A flash of silver, then the vision shattered like glass.
Well, that's not ominous at all.
"Iwagakure," he muttered, pieces clicking into place.
The Third Great Ninja War.
His blood went cold. The Second War's losers were getting restless, and the Third Tsuchikage Onoki was exactly the kind of ambitious bastard who'd start World War Three over real estate envy.
And here I thought I'd have time to build up my corpse-fondling empire in peace.
War meant more bodies, which meant more loot opportunities. But it also meant higher chances of becoming loot himself. A classic risk-reward scenario, except the stakes were his continued existence.
Time to power-level before the apocalypse starts.
Steeling himself, he picked up the earrings from yesterday's haul. The vision that followed was somehow worse than impending war:
A little girl's voice: "Sister, are we going on another mission?"
The child looked like a porcelain doll, all innocent eyes and worried smiles.
"Well, Chana, you have to study hard."
"Sister, remember, Chana's birthday is in a few days. Sister will be back in time."
"Yeah! There must be a gift!"
"Okay."
The little girl watched her sister leave, her brave smile cracking as soon as she thought no one was looking.
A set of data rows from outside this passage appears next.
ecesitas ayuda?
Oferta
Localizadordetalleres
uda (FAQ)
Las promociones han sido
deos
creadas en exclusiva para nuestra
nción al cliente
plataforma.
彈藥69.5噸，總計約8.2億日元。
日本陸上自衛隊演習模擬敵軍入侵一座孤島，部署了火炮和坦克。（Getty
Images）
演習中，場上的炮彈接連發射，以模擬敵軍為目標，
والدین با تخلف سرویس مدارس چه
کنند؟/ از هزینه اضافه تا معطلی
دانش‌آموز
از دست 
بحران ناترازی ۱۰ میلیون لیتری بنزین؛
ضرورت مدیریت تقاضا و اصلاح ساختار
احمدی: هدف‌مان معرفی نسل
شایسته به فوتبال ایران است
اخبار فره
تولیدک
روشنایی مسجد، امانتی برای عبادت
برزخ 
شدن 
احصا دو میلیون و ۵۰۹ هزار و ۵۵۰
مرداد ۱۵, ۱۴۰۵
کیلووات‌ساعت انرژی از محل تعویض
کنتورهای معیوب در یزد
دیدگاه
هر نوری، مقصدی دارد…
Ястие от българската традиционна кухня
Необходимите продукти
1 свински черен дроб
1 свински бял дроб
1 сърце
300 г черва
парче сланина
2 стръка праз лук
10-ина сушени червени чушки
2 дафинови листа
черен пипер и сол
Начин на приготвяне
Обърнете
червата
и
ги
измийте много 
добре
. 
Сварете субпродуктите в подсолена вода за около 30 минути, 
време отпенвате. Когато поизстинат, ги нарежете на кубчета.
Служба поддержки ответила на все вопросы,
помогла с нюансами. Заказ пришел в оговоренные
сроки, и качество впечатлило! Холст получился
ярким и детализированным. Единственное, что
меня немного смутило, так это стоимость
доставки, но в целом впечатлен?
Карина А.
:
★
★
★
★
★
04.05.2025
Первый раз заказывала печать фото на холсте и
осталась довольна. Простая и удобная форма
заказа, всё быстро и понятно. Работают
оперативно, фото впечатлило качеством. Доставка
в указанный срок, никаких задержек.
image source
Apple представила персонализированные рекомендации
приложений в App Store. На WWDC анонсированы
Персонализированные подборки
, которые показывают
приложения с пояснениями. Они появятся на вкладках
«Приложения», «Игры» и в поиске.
"Sister, you must come back. Chana will be good and wait for you."
The vision ended, leaving Maruyama staring at the earrings—a birthday gift that would never be delivered.
Goddamn it.
This was the reality of the ninja world: little girls waiting for sisters who'd never come home, birthday promises that couldn't be kept, gifts that turned into memorials.
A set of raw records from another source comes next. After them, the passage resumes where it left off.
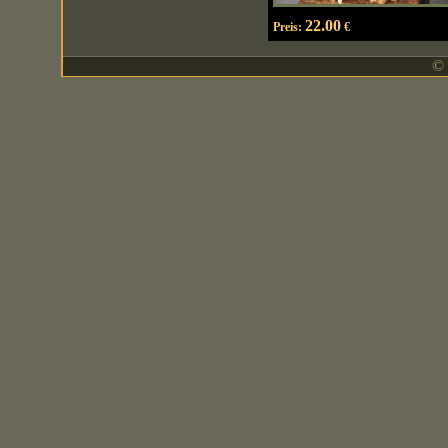
22.00
Preis:
€
© 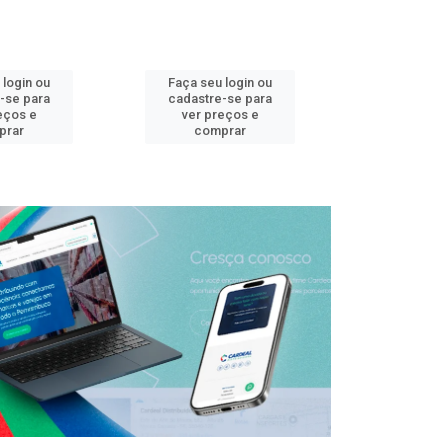
 login ou
Faça seu login ou
Faça seu 
-se para
cadastre-se para
cadastre
eços e
ver preços e
ver pr
prar
comprar
comp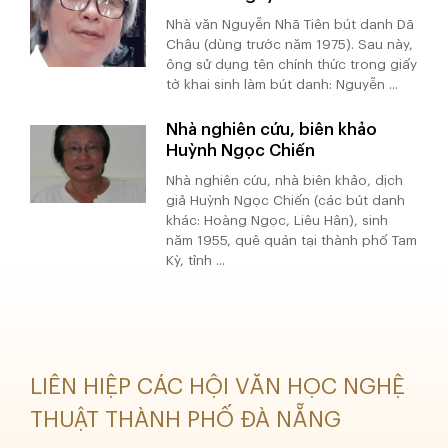
Nhà văn Nguyễn Nhã Tiên bút danh Dã
Châu (dùng trước năm 1975). Sau này,
ông sử dụng tên chính thức trong giấy
tờ khai sinh làm bút danh: Nguyễn ...
Nhà nghiên cứu, biên khảo
Huỳnh Ngọc Chiến
Nhà nghiên cứu, nhà biên khảo, dịch
giả Huỳnh Ngọc Chiến (các bút danh
khác: Hoàng Ngọc, Liêu Hân), sinh
năm 1955, quê quán tại thành phố Tam
Kỳ, tỉnh ...
LIÊN HIỆP CÁC HỘI VĂN HỌC NGHỆ
THUẬT THÀNH PHỐ ĐÀ NẴNG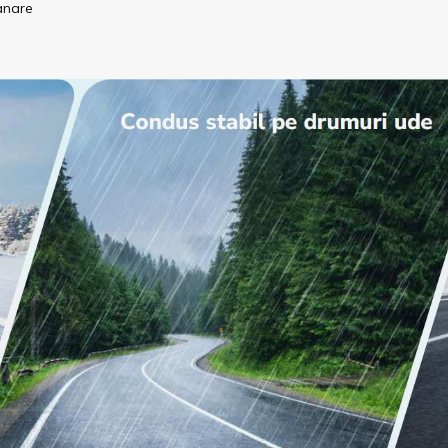
lanare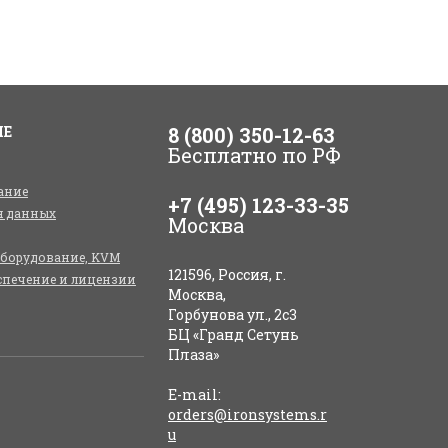
ИЕ
8 (800) 350-12-63
Бесплатно по РФ
ание
+7 (495) 123-33-35
я данных
Москва
оборудование, KVM
121596, Россия, г.
спечение и лицензии
Москва,
Горбунова ул., 2с3
БЦ «Гранд Сетунь
Плаза»
E-mail:
orders@ironsystems.r
u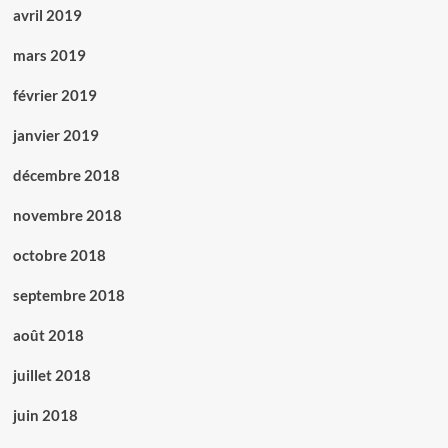
avril 2019
mars 2019
février 2019
janvier 2019
décembre 2018
novembre 2018
octobre 2018
septembre 2018
août 2018
juillet 2018
juin 2018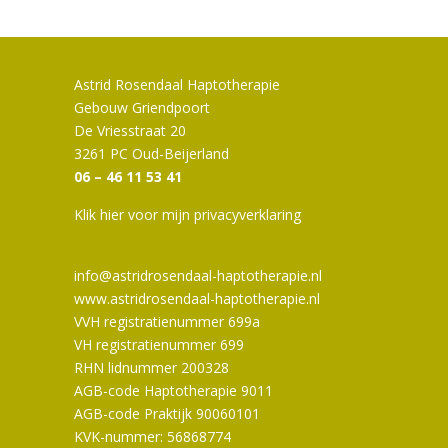
Astrid Rosendaal Haptotherapie
Gebouw Griendpoort
De Vriesstraat 20
3261 PC Oud-Beijerland
06 – 46 11 53 41
Klik hier voor mijn privacyverklaring
info@astridrosendaal-haptotherapie.nl
www.astridrosendaal-haptotherapie.nl
VVH registratienummer 699a
VH registratienummer 699
RHN lidnummer 200328
AGB-code Haptotherapie 9011
AGB-code Praktijk 90060101
KVK-nummer: 56868774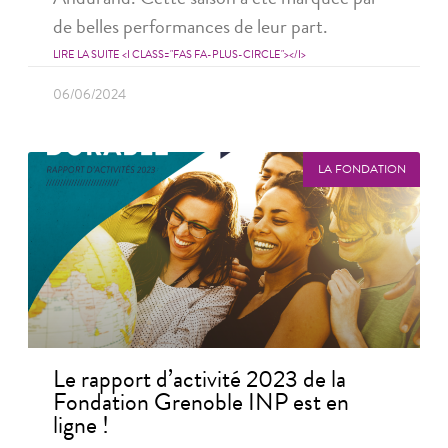
de belles performances de leur part.
LIRE LA SUITE <I CLASS="FAS FA-PLUS-CIRCLE"></I>
06/06/2024
LA FONDATION
Le rapport d’activité 2023 de la
Fondation Grenoble INP est en
ligne !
The peaceful village built on a foundation of orphans and unfulfilled promises.
Every ninja who died had people who loved them, people who counted on them coming back. The earrings weren't just jewelry—they were a covenant between sisters, a promise wrapped in silver and hope.
And now they're ninja loot in my inventory. What does that make me?
The weight of responsibility settled on his shoulders like a lead blanket. These weren't just random drops from a video game. They were the last remnants of real people with real stories.
Bones piled up, tears flowing. And I'm the guy sorting through the wreckage.
Finally, partly from duty and partly from morbid curiosity, he examined the underwear. He turned it over, studied the craftsmanship, assessed the... structural engineering.
Just normal underwear. Although, admittedly, the architectural specifications are quite impressive.
What? I'm being thorough. For investigative purposes. Obviously.
He spent perhaps more time on this examination than was strictly necessary, but hey—attention to detail was important in his line of work.
War's coming, people are dying, children are being orphaned, and I'm here appraising undergarments. If that's not a perfect summary of the human condition, I don't know what is.